Upgrading to a security patch version that includes the resolved vulnerability fixes the issue because SWAT flags vulnerabilities based on version detection, not the presence of hotfixes.
Description description
Environment
Adobe Commerce
Issue/Symptoms
-
The hotfix was applied as per Adobe’s instructions.
-
Magento cache was cleared, and deployment steps were completed.
-
A new SWAT report was generated.
-
Despite these actions, the vulnerability remains flagged in the SWAT report.
-
Raises questions about:
- Whether the hotfix was applied correctly.

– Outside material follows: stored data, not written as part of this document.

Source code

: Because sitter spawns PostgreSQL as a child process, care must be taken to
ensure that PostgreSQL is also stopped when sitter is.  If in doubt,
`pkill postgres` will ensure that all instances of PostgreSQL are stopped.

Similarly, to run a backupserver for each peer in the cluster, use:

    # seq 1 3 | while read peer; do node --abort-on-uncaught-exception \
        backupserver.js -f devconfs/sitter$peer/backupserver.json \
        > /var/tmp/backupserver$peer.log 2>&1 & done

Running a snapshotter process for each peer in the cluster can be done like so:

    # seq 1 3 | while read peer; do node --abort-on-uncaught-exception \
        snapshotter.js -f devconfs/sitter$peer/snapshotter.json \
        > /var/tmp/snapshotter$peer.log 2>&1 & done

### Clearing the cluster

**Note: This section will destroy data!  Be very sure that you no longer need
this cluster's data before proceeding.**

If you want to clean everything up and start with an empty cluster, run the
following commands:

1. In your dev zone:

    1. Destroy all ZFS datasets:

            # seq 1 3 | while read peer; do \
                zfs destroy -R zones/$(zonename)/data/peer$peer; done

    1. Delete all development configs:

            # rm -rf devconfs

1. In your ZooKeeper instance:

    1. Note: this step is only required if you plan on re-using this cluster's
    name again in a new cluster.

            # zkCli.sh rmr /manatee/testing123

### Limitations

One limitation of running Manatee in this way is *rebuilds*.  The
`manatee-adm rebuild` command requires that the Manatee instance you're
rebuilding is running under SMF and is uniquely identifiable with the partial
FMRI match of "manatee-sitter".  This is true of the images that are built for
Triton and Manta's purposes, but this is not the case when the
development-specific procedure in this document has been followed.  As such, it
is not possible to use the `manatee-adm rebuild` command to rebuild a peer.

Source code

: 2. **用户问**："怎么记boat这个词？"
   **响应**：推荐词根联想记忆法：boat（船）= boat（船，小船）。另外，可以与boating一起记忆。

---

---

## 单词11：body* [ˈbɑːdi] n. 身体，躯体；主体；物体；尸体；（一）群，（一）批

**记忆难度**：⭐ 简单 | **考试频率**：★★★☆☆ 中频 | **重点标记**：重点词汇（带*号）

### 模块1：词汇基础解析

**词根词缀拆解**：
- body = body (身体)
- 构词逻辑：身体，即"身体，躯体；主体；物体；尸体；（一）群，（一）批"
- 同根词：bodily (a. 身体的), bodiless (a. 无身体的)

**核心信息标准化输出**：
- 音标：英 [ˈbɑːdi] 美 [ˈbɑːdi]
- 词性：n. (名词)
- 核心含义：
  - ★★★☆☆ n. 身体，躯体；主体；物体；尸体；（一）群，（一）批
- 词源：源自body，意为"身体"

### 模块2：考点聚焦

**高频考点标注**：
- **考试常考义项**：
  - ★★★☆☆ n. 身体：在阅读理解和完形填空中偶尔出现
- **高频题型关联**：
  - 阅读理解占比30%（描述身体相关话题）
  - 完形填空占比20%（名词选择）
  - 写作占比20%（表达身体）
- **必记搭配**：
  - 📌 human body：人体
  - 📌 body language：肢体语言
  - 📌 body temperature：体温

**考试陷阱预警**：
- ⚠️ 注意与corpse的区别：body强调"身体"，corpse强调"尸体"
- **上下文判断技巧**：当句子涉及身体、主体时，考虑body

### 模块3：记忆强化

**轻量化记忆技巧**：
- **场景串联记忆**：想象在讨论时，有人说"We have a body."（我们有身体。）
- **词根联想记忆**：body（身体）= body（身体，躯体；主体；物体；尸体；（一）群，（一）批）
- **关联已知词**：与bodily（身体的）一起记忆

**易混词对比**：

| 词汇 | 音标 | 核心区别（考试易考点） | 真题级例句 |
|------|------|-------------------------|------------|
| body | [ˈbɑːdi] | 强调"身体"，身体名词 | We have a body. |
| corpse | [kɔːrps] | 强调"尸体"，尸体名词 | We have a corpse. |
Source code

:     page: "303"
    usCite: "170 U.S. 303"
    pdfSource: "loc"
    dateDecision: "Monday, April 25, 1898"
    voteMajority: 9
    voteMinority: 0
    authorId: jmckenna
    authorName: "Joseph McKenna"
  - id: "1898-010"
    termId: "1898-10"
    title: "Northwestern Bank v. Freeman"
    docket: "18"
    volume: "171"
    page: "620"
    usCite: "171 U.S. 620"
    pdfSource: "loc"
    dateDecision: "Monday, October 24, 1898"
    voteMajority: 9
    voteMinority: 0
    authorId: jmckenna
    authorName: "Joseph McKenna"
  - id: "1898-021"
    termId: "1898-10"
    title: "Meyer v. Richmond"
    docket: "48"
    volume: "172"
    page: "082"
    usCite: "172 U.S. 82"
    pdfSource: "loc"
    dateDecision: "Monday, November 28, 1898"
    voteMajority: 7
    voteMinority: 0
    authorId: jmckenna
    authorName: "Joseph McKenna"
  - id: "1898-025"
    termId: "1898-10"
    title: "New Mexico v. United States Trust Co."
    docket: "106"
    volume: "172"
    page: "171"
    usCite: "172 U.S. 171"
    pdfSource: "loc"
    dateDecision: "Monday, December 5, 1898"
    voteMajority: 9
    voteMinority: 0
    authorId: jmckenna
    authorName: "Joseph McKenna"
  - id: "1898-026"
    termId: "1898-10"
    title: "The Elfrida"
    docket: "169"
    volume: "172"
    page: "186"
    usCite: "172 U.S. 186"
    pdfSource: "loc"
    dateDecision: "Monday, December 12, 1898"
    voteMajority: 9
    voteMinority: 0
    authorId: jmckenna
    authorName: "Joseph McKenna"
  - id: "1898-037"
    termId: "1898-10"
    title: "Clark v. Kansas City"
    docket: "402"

- Delay or caching issue affecting SWAT detection.
- Additional steps required to resolve the discrepancy.
Resolution resolution
-
SWAT flags vulnerabilities based on the detected Adobe Commerce version, not whether a hotfix has been applied.
-
Even after applying the hotfix, SWAT will continue to recommend the patch until the system is upgraded to a version where the vulnerability is officially resolved.
-
For CVE-2025-54236, as of September 11, 2025, the following versions are affected:
- 2.4.9-alpha2 and earlier
- 2.4.8-p2 and earlier
- 2.4.7-p7 and earlier
- 2.4.6-p12 and earlier
- 2.4.5-p14 and earlier
- 2.4.4-p15 and earlier
-
There is currently no release available that contains the patched vulnerability.
-
Let’s say you are on 2.4.8-p2. If 2.4.8-p3 eventually gets a release that includes the patched vulnerability, SWAT will no longer recommend this patch after you upgrade to that version, i.e., 2.4.8-p3.